As a philosopher, you cannot have incontrovertible evidence that a person’s emotions are real, not just a facade. However, as a human it would be unreasonable to therefore dismiss all expressions of emotion.

Some (well many) years ago, I worked with people at York who creating one of the first ADA compilers. There was a validation suite of programs that had to compile and run correctly for the compiler to get an official stamp from the ADA standards agency. I used to wonder about writing a program that recognised each of the tests cases and simply spat out the right code for each one. Any other program given to the program would simply print an error message and stop. The program would pass the test suite and could get the stamp as being a validated compiler, and yet would be completely useless.
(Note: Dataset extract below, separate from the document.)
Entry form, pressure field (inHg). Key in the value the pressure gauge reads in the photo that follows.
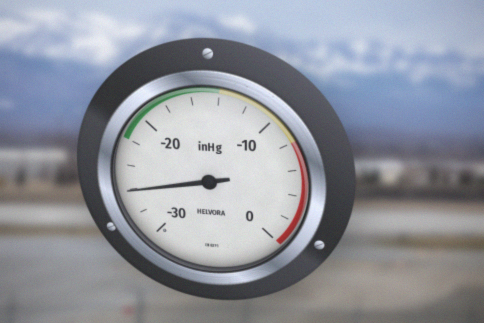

It would be a cheat ADA compiler.

Imagine if I sold such a cheat compiler. Any judge would regard it as fraud – whilst it passed the test, it is clearly not an ADA compiler. The test is there to validate things that are designed to be ADA compilers, not things designed to pass the test. So, the cheat ADA compiler is not adequately validated by the test, just becase it is designed to pass it.

Robo-Mary is designed to pass the consciousness test … indeed any consciousness test. We perhaps could never incontrovertibly tell whether Robo-Mary was conscious or simply acting conscious. However, when faced with another human being, an ordinary Mary, who is not designed specifically to appear conscious, it is reasonable to assume that she experiences similar things to me when she describes her experience in similar terms. I can never incontrovertibly tell that Mary is conscious, but it is reasonable to believe so. And it is equally reasonable to base a scientific study on such defeasible observations.

Turning back to Robo-Mary; convincing machine cosciousness would not come from machines designed to appear conscious, but more ‘by accident’. Perhaps one day my intelligent automated vacuum cleaner will say to me “Alan, have you ever watched those dust motes in the sunlight”.